Why the traffic light supplementary budget is unconstitutional

As of: November 15, 2023 1:27 p.m

The Federal Constitutional Court has declared the second supplementary budget for 2021 unconstitutional and void. How the court argues and why the ruling could be groundbreaking.

The traffic light coalition has a massive problem with this decision. Because now it is missing 60 billion euros, which it has firmly planned for many climate protection projects – for example for the renovation of buildings or electromobility.

The 60 billion euros in question were originally intended to better deal with the serious consequences of the Corona crisis. An exception to the debt brake was made for this purpose, which is constitutionally permissible in emergencies.

Constitutional Court tilts Supplementary budget

However, the money was not spent during the pandemic. Last year, the traffic light coalition moved the 60 billion into a climate fund, the “Climate and Transformation Fund” (KTF). To this end, the Bundestag adopted a supplementary budget with the votes of the traffic light factions in 2022, retroactively for the 2021 financial year. The CDU/CSU faction sued against this. She considers the traffic light coalition’s actions to be unconstitutional.

The Federal Constitutional Court has now decided that the traffic light coalition’s actions violated the Basic Law. On the one hand, the legislature violated various principles that apply to the adoption of federal budgets.

Violation of several principles

One of these principles is: If the Bundestag passes a supplementary budget, then it cannot decide retroactively for the previous year, said the Vice President of the Federal Constitutional Court, Doris König. A supplementary draft must therefore be passed by parliament by the end of the relevant financial year: “A supplementary budget passed after its period of validity has expired in the following year is no longer a permissible and expedient instrument for retrospectively changing the completed budget implementation.”

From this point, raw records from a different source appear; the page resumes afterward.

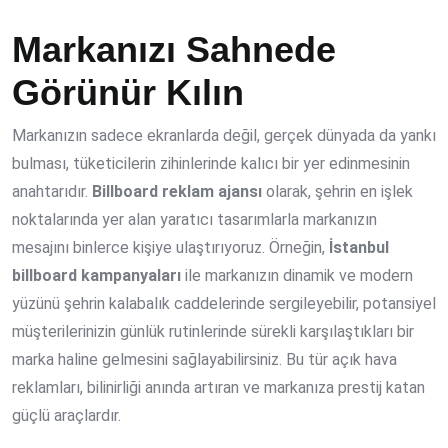
Markanızı Sahnede
Görünür Kılın
Markanızın sadece ekranlarda değil, gerçek dünyada da yankı
bulması, tüketicilerin zihinlerinde kalıcı bir yer edinmesinin
anahtarıdır.
Billboard reklam ajansı
olarak, şehrin en işlek
noktalarında yer alan yaratıcı tasarımlarla markanızın
mesajını binlerce kişiye ulaştırıyoruz. Örneğin,
İstanbul
billboard kampanyaları
ile markanızın dinamik ve modern
yüzünü şehrin kalabalık caddelerinde sergileyebilir, potansiyel
müşterilerinizin günlük rutinlerinde sürekli karşılaştıkları bir
marka haline gelmesini sağlayabilirsiniz. Bu tür açık hava
reklamları, bilinirliği anında artıran ve markanıza prestij katan
güçlü araçlardır.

Another point of criticism from the Constitutional Court: The legislature did not adequately justify the reallocation of the 60 billion euros to the climate fund. Background: The strict debt brake according to Article 115 of the Basic Law may only be deviated from in emergencies and crisis situations. Only then is greater new debt permitted.

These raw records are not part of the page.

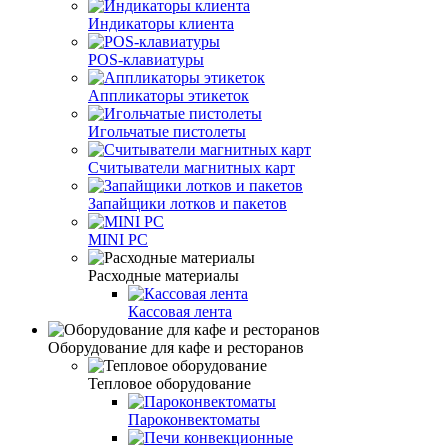
Индикаторы клиента
POS-клавиатуры
Аппликаторы этикеток
Игольчатые пистолеты
Считыватели магнитных карт
Запайщики лотков и пакетов
MINI PC
Расходные материалы
Кассовая лента
Оборудование для кафе и ресторанов
Тепловое оборудование
Пароконвектоматы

If the legislature makes use of this, then it must explain its actions – that is, justify and explain – according to the Federal Constitutional Court.

Connection “not sufficiently explained”

The traffic light justified its budgetary maneuver in a relatively general way by saying that investments in climate protection projects were intended to mitigate the economic consequences caused by the corona pandemic. However, this was not enough for the Constitutional Court. The court requires that there be a connection between the crisis and the means used to address it. And the legislature must justify this connection very precisely.

But this did not happen here, said Vice President König. “In the present case, the legislature did not adequately explain the causal connection between the identified emergency situation and the crisis management measures financed by emergency borrowing. This applies in particular with regard to the necessity of the measures specifically planned with the Climate and Transformation Fund.”

Interpretation of the debt brake

According to the ruling, the supplementary budget law that the Bundestag passed last year is void because it was passed in an unconstitutional manner. The verdict now creates a huge financial gap. The coalition and the federal government will now have to explain how the 60 billion gap will be closed. If this does not succeed, investments in numerous climate protection projects would be called into question.

In addition, with its ruling, the Federal Constitutional Court decided for the first time how the debt brake in the Basic Law should be interpreted – and what conditions are attached if the legislature wants to deviate from it, i.e. want to incur more new debt than is usually permitted.

If the legislature takes this route in an emergency situation, it will have to justify it very carefully in the future.